Rizal Library was very much a part of my college education. There I did my homework, read my books, wrote my papers, but also scribbled furiously on my journal (the old-school, steno-notebook type) and daydreamed about the life that was ahead of me. I remember staring out into the tree-lined driveways, wondering: Where am I headed? Where am I meant to be? I thought then I would give anything to have a peek into the life I was meant to lead.
Now it’s 2018 and I am—heavens!—over 40, mid-career.
I’ve learned quite a few lessons. Foremost, that teenage marriages almost always end up a disaster, that women even in this so-called modern age still need to be empowered to determine their own destiny, that classroom learning is just one form of education, and that you should not immediately believe everything you hear or read.
I’ve raised the kids on my own. The babies I had when everybody else was enjoying the perks of college life? They are now 24 and 22, much bigger than I am. Both, along with their younger sister and younger brother, appear to have found their place in the world.
As I have. I now work for a national daily, finding meaningful work observing what is happening (or not happening) in society and writing about them. I have also been given the opportunity to go back to Ateneo, teaching journalism and sharing what I do.
One of the best things that came with this homecoming of sorts was rediscovering the Rizal Library. It’s a surprise I feel the same about it even when a generation has passed and it is now housed in a different building. Now the entire library is airconditioned. CCTV provides a measure of security.
That wonder called the Internet has exponentially increased learning opportunities. Productivity tools and entertainment devices of all kinds are available. Spotify provides music on demand—no need for the right frequency or bulky cassette tapes. Netflix gives you access to movies or shows if you don’t have them stored in a drive somewhere.

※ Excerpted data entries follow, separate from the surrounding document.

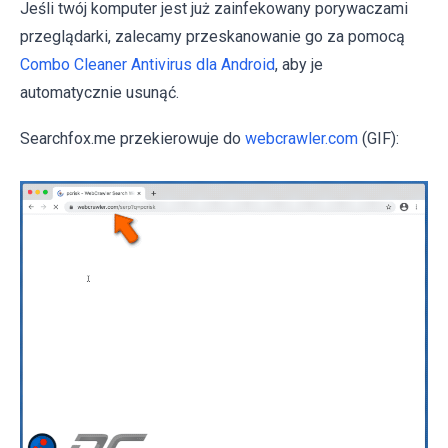
Jeśli twój komputer jest już zainfekowany porywaczami
przeglądarki, zalecamy przeskanowanie go za pomocą
Combo Cleaner Antivirus dla Android
, aby je
automatycznie usunąć.
Searchfox.me przekierowuje do
webcrawler.com
(GIF):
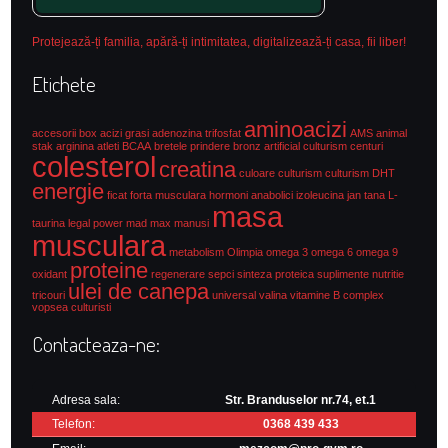
Protejează-ți familia, apără-ți intimitatea, digitalizează-ți casa, fii liber!
Etichete
aminoacizi
accesorii box
acizi grasi
adenozina trifosfat
AMS
animal
stak
arginina
atleti
BCAA
bretele prindere
bronz artificial culturism
centuri
colesterol
creatina
culoare culturism
culturism
DHT
energie
ficat
forta musculara
hormoni anabolici
izoleucina
jan tana
L-
masa
taurina
legal power
mad max
manusi
musculara
metabolism
Olimpia
omega 3
omega 6
omega 9
proteine
oxidant
regenerare
sepci
sinteza proteica
suplimente nutritie
ulei de canepa
tricouri
universal
valina
vitamine B complex
vopsea culturisti
Contacteaza-ne:
Adresa sala:
Str. Branduselor nr.74, et.1
Telefon:
0368 439 433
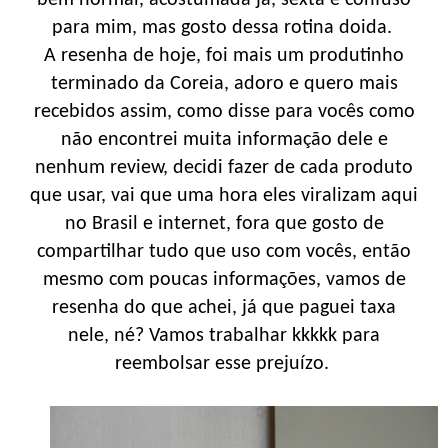
para mim, mas gosto dessa rotina doida.
A resenha de hoje, foi mais um produtinho
terminado da Coreia, adoro e quero mais
recebidos assim, como disse para vocês como
não encontrei muita informação dele e
nenhum review, decidi fazer de cada produto
que usar, vai que uma hora eles viralizam aqui
no Brasil e internet, fora que gosto de
compartilhar tudo que uso com vocês, então
mesmo com poucas informações, vamos de
resenha do que achei, já que paguei taxa
nele, né? Vamos trabalhar kkkkk para
reembolsar esse prejuízo.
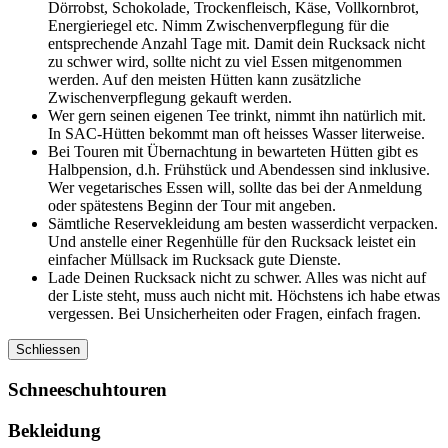
Dörrobst, Schokolade, Trockenfleisch, Käse, Vollkornbrot,
Energieriegel etc. Nimm Zwischenverpflegung für die
entsprechende Anzahl Tage mit. Damit dein Rucksack nicht
zu schwer wird, sollte nicht zu viel Essen mitgenommen
werden. Auf den meisten Hütten kann zusätzliche
Zwischenverpflegung gekauft werden.
Wer gern seinen eigenen Tee trinkt, nimmt ihn natürlich mit.
In SAC-Hütten bekommt man oft heisses Wasser literweise.
Bei Touren mit Übernachtung in bewarteten Hütten gibt es
Halbpension, d.h. Frühstück und Abendessen sind inklusive.
Wer vegetarisches Essen will, sollte das bei der Anmeldung
oder spätestens Beginn der Tour mit angeben.
Sämtliche Reservekleidung am besten wasserdicht verpacken.
Und anstelle einer Regenhülle für den Rucksack leistet ein
einfacher Müllsack im Rucksack gute Dienste.
Lade Deinen Rucksack nicht zu schwer. Alles was nicht auf
der Liste steht, muss auch nicht mit. Höchstens ich habe etwas
vergessen. Bei Unsicherheiten oder Fragen, einfach fragen.
Schliessen
Schneeschuhtouren
Bekleidung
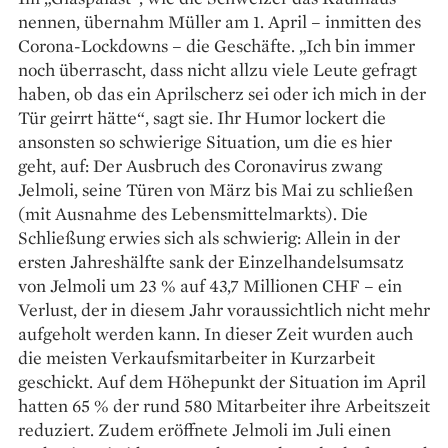
nennen, übernahm Müller am 1. April – ­inmitten des
Corona-Lockdowns – die Geschäfte. „Ich bin immer
noch überrascht, dass nicht allzu viele Leute gefragt
haben, ob das ein Aprilscherz sei oder ich mich in der
Tür geirrt hätte“, sagt sie. Ihr Humor lockert die
ansonsten so schwierige Situation, um die es hier
geht, auf: Der Ausbruch des Coronavirus zwang
Jelmoli, seine Türen von März bis Mai zu schließen
(mit Ausnahme des Lebensmittelmarkts). Die
Schließung erwies sich als schwierig: Allein in der
ersten Jahreshälfte sank der Einzelhandels­umsatz
von Jelmoli um 23 % auf 43,7 Millionen CHF – ein
Verlust, der in diesem Jahr voraussichtlich nicht mehr
aufgeholt werden kann. In dieser Zeit wurden auch
die meisten Verkaufsmitarbeiter in Kurz­arbeit
geschickt. Auf dem Höhepunkt der Situation im April
hatten 65 % der rund 580 Mitarbeiter ihre Arbeitszeit
reduziert. Zudem eröffnete Jelmoli im Juli einen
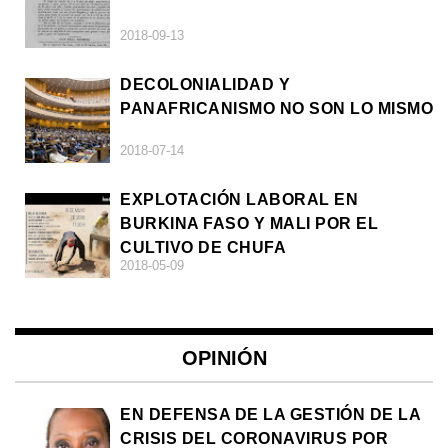
2018-09-13
DECOLONIALIDAD Y
PANAFRICANISMO NO SON LO MISMO
2018-07-14
EXPLOTACIÓN LABORAL EN
BURKINA FASO Y MALI POR EL
CULTIVO DE CHUFA
2018-05-09
OPINIÓN
EN DEFENSA DE LA GESTIÓN DE LA
CRISIS DEL CORONAVIRUS POR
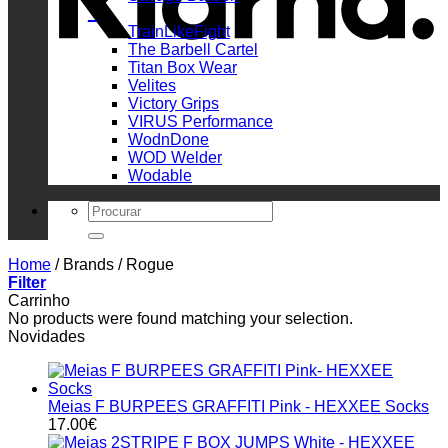
_
TrainLikeFight
The Barbell Cartel
Titan Box Wear
Velites
Victory Grips
VIRUS Performance
WodnDone
WOD Welder
Wodable
Search
for:
Home
/
Brands
/
Rogue
Filter
Carrinho
No products were found matching your selection.
Novidades
Meias F BURPEES GRAFFITI Pink - HEXXEE Socks
17.00
€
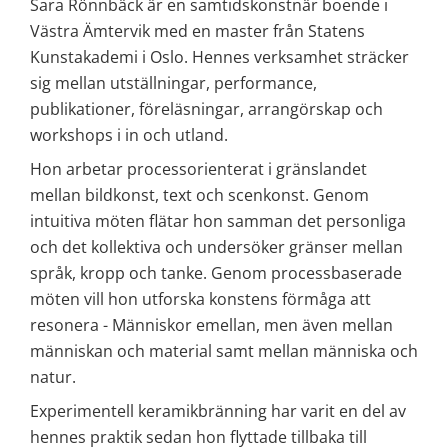
Sara Rönnbäck är en samtidskonstnär boende i 
Västra Ämtervik med en master från Statens 
Kunstakademi i Oslo. Hennes verksamhet sträcker 
sig mellan utställningar, performance, 
publikationer, föreläsningar, arrangörskap och 
workshops i in och utland.
Hon arbetar processorienterat i gränslandet 
mellan bildkonst, text och scenkonst. Genom 
intuitiva möten flätar hon samman det personliga 
och det kollektiva och undersöker gränser mellan 
språk, kropp och tanke. Genom processbaserade 
möten vill hon utforska konstens förmåga att 
resonera - Människor emellan, men även mellan 
människan och material samt mellan människa och 
natur.
Experimentell keramikbränning har varit en del av 
hennes praktik sedan hon flyttade tillbaka till 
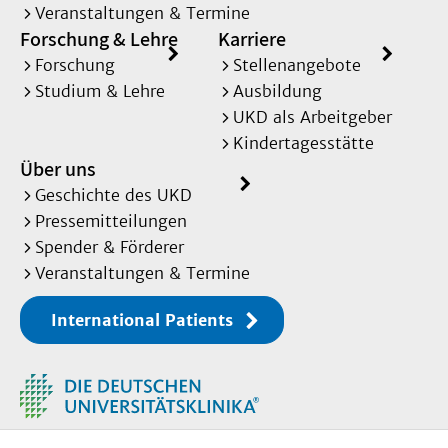
Veranstaltungen & Termine
Forschung & Lehre
Karriere
Forschung
Stellenangebote
Studium & Lehre
Ausbildung
UKD als Arbeitgeber
Kindertagesstätte
Über uns
Geschichte des UKD
Pressemitteilungen
Spender & Förderer
Veranstaltungen & Termine
International Patients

And, of course, what will we do without a laptop—an extension of our lives?
I find staying at the library at least once a week a treat—no, a necessity. As before, I appropriate a table for myself, look out the windows, get a lot of work done, listen to music, sort out the details of my life, and ponder still—where am I headed, what can I learn from the scrapes I have gotten myself into, what more good can I do?
It is like 20-something years did not pass by. I am amazed I am still able to revel in silence and beauty, and see the world through the window panes. I may be teaching now, but I will always be—as we all should be—a student.